Legislators approved the Florida Health Choices Program in 2008. But in contrast to Obamacare, which Rep. Richard Corcoran, R-New Port Richey, says, “is mandatory, forced and controlled,” Florida took a more free-market approach when it amended it this year with the passage of House Bill 1125.

In fact, the bill renames the “Exchange Process” to “The Marketplace Process.” Corcoran sponsored the measure, and says legislators developed the plan with the assumption that Obamacare gets repealed. The updated program, which allows participants to purchase coverage with pre-tax dollars, launches this summer. It could handle as many as 2 million people, says Corcoran, though it's expected to serve up to about 15,000 individuals initially.

“They're completely different,” he says about the two approaches to exchanges. “On every single level ours is completely voluntary and free market,” he emphasizes. “Ours allows the private sector to determine what services they can offer. We don't tell them what they have to offer.”

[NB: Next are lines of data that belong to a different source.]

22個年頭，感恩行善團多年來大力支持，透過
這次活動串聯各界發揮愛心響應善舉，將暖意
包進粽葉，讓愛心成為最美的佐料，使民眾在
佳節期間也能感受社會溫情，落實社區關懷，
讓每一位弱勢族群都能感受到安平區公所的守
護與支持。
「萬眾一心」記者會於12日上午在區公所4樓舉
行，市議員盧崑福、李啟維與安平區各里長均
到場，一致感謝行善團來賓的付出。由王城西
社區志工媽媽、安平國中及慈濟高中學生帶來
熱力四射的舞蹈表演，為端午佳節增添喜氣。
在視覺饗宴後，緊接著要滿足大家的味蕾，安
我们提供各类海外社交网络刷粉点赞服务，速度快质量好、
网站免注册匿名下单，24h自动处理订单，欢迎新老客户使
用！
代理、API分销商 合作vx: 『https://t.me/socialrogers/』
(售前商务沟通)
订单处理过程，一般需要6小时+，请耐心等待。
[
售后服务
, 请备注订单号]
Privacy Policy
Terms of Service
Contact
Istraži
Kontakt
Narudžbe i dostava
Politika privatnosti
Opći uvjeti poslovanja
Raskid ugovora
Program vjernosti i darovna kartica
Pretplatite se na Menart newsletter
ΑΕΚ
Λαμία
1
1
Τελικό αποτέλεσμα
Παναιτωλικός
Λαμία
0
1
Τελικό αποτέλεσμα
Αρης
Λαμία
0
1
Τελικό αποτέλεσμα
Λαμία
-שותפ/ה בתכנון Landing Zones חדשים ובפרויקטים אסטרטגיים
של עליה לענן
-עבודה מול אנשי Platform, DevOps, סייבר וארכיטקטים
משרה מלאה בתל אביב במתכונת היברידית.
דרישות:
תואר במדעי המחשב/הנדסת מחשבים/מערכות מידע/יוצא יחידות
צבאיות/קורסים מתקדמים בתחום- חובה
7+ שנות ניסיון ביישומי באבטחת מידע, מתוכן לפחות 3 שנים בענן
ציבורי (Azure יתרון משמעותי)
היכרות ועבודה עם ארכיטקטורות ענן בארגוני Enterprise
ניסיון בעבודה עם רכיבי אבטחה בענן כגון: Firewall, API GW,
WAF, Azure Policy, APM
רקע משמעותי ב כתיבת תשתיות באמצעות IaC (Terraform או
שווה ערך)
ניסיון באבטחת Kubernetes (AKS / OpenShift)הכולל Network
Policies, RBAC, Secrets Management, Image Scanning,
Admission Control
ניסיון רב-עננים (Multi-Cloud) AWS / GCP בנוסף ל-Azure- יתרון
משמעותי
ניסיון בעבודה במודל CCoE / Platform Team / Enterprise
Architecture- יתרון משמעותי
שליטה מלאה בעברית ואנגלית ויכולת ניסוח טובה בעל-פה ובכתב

A big change expands the eligibility requirements for employers to participate by removing the 50-employee limit. That opens the program to all the state's employers, which makes it a more attractive marketplace for insurers. According to the bill analysis, “Additional insurers will create more choice for enrollees in the program and may result in more affordable premium prices due to increased competition.”

The measure also streamlines the approval process for new health benefit plans, services and other contracts to be included in the marketplace, and simplifies the procedure for approving participation by vendors.